FIG. 1 is a circuit diagram showing an embodiment of the present invention, FIG. 2 is a circuit diagram showing an example of a conventional semiconductor device, and FIG. 3 is a current characteristic for explaining the operation of the example of FIG. FIG. 4 is a graph showing current for explaining the operation of the embodiment shown in FIG. S1, SD …… Sense amplifier section, M2, M3, MR2 …… n channel
IGFET, MR1 ... n-channel depletion type IGFET, M
P1, MPd ...... P-channel IGFET, M1 ...... memory element, M _D
...... Pseudo memory device.

Claims (1)

[Claims] 1. A non-volatile semiconductor memory device having a floating gate, and a pseudo-non-volatile semiconductor memory device for comparison having the same structure and size as the non-volatile semiconductor memory device for storing write or erase information.
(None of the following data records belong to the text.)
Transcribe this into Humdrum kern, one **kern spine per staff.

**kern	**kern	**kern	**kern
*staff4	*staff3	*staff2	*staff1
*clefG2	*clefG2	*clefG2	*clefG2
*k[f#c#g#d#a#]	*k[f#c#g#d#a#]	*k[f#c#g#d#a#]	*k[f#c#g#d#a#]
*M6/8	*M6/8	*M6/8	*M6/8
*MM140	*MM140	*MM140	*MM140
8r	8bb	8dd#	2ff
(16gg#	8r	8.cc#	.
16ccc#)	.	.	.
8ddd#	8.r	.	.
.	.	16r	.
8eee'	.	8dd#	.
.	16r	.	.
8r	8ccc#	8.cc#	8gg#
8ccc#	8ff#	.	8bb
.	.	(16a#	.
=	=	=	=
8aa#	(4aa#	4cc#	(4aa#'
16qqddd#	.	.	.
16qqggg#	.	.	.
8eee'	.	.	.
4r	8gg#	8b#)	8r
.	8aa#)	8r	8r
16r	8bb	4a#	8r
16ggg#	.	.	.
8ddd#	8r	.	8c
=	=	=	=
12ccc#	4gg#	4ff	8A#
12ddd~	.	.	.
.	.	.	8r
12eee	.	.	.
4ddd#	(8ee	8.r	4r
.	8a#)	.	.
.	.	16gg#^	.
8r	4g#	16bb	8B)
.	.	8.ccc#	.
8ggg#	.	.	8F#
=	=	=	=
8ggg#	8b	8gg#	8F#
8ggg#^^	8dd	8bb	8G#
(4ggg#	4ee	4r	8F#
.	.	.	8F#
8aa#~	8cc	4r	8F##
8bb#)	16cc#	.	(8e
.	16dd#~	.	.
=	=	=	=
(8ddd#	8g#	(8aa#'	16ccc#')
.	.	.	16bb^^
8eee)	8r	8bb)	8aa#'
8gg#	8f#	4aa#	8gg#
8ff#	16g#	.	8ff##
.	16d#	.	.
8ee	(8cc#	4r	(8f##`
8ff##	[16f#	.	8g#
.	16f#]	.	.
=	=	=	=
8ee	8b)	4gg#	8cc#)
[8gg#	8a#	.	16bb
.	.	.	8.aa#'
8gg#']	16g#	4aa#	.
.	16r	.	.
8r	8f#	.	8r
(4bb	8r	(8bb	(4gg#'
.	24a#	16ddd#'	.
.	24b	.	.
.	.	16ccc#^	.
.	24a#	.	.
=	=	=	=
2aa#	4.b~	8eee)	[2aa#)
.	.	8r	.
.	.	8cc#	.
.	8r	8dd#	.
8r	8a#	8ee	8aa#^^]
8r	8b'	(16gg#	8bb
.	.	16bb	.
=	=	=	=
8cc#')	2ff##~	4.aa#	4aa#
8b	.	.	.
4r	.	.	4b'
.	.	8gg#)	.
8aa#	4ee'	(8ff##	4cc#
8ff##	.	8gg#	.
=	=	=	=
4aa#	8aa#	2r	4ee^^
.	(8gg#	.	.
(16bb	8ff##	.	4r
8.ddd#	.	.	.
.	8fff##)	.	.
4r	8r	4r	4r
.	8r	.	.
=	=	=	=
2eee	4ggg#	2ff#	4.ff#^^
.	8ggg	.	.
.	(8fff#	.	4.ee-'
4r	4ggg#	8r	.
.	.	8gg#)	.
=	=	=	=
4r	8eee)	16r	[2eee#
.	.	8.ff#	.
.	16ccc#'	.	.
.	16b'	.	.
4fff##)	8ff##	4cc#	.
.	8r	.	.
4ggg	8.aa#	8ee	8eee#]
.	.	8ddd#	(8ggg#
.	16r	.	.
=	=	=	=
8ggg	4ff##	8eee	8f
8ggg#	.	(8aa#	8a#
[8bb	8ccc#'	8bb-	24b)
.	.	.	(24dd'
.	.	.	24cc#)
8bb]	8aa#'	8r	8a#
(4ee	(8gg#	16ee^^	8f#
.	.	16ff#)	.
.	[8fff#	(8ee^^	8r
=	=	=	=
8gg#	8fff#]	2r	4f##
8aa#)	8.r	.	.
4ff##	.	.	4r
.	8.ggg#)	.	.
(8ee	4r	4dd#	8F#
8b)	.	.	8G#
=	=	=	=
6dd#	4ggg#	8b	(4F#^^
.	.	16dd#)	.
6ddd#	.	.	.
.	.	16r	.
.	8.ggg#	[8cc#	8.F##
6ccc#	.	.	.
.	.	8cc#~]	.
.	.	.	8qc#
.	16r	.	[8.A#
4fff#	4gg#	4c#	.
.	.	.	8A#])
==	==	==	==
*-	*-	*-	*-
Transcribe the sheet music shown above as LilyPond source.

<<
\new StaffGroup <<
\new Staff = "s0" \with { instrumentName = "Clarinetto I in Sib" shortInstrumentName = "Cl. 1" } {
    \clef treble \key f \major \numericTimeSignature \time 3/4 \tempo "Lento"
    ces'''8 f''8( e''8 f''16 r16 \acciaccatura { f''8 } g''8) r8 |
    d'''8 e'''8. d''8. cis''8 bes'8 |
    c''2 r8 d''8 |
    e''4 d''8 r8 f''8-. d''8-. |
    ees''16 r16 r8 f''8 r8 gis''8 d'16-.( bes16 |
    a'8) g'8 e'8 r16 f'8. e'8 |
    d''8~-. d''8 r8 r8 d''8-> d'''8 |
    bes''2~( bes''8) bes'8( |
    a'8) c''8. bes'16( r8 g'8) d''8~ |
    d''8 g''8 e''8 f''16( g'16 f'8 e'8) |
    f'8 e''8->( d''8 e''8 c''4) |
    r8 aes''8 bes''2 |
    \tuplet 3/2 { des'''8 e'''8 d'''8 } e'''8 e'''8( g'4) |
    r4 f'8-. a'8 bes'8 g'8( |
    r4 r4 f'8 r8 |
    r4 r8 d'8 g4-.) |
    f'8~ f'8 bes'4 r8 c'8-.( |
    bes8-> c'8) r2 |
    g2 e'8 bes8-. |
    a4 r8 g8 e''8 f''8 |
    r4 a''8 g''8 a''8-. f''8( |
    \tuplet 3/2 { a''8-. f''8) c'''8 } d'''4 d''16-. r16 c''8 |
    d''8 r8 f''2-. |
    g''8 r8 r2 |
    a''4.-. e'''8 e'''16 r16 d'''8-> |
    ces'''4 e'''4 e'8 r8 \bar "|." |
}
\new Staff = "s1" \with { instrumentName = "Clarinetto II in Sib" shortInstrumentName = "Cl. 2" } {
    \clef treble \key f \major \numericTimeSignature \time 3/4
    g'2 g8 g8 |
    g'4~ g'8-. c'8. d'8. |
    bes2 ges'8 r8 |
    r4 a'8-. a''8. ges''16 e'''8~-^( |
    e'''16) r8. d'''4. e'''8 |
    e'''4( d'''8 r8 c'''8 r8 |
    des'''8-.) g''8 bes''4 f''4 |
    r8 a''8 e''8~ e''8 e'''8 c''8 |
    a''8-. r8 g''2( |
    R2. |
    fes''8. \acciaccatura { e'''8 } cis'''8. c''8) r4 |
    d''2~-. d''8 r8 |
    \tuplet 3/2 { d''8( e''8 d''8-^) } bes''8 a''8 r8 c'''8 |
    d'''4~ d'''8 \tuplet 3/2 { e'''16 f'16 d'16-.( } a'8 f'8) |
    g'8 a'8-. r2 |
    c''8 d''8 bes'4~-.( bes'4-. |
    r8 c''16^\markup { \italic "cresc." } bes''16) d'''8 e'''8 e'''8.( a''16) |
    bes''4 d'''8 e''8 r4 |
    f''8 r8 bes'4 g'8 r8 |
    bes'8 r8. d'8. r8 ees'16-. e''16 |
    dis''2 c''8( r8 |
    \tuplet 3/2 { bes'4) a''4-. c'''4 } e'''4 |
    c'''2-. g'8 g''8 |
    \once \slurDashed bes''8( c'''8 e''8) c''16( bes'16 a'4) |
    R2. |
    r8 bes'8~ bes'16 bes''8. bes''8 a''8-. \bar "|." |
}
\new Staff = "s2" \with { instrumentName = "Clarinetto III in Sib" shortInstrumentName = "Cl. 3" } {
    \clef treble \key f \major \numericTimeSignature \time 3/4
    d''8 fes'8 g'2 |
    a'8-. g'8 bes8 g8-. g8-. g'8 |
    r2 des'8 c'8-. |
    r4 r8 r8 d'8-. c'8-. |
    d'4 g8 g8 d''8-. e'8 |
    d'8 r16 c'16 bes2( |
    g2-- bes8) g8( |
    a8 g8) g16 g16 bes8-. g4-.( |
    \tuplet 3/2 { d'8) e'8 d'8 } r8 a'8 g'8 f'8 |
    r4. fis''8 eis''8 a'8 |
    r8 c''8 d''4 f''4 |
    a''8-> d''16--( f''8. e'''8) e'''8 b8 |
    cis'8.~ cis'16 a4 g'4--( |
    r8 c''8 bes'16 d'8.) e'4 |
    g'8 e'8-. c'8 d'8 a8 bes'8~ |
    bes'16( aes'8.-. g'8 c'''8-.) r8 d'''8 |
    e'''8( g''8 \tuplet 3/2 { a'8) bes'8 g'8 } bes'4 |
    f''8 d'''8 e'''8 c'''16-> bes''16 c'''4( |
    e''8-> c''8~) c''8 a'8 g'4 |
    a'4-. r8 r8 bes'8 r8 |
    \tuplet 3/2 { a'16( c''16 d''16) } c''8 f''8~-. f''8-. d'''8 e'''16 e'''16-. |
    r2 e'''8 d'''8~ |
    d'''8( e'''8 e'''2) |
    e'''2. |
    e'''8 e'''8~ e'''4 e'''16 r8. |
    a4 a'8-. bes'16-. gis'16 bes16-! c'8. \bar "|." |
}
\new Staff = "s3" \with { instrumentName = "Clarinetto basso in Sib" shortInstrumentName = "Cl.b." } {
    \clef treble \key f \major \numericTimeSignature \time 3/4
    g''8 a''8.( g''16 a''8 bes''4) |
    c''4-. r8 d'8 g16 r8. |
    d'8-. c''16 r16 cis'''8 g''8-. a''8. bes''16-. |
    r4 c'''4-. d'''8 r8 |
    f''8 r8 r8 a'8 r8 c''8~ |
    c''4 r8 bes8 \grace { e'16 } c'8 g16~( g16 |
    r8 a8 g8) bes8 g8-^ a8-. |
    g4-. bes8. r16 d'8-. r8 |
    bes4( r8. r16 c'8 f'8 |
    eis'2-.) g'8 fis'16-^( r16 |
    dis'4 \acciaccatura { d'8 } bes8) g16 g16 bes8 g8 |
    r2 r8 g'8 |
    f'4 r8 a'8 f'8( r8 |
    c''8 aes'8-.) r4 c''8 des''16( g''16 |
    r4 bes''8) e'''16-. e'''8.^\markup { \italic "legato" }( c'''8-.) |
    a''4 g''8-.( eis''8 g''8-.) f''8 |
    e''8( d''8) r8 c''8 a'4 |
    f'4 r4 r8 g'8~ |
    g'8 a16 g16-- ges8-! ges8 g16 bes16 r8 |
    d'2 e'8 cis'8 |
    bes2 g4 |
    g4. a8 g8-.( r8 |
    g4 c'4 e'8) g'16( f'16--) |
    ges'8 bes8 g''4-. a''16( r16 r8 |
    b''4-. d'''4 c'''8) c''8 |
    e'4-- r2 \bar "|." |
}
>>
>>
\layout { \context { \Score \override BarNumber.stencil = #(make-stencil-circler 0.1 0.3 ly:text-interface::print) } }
In a semiconductor device having a circuit for reading out information of the nonvolatile semiconductor memory element on the same semiconductor substrate by comparing the currents of the nonvolatile semiconductor memory element and the pseudo-nonvolatile semiconductor memory element for comparison, the first drain is provided. A first insulated gate field effect transistor having a power supply connected thereto and a second insulated gate field effect transistor having a drain connected to a second power supply, wherein the first and second insulated gate field effect transistors are provided. The semiconductor device is characterized in that the source is connected to the gate of the pseudo-nonvolatile semiconductor memory element.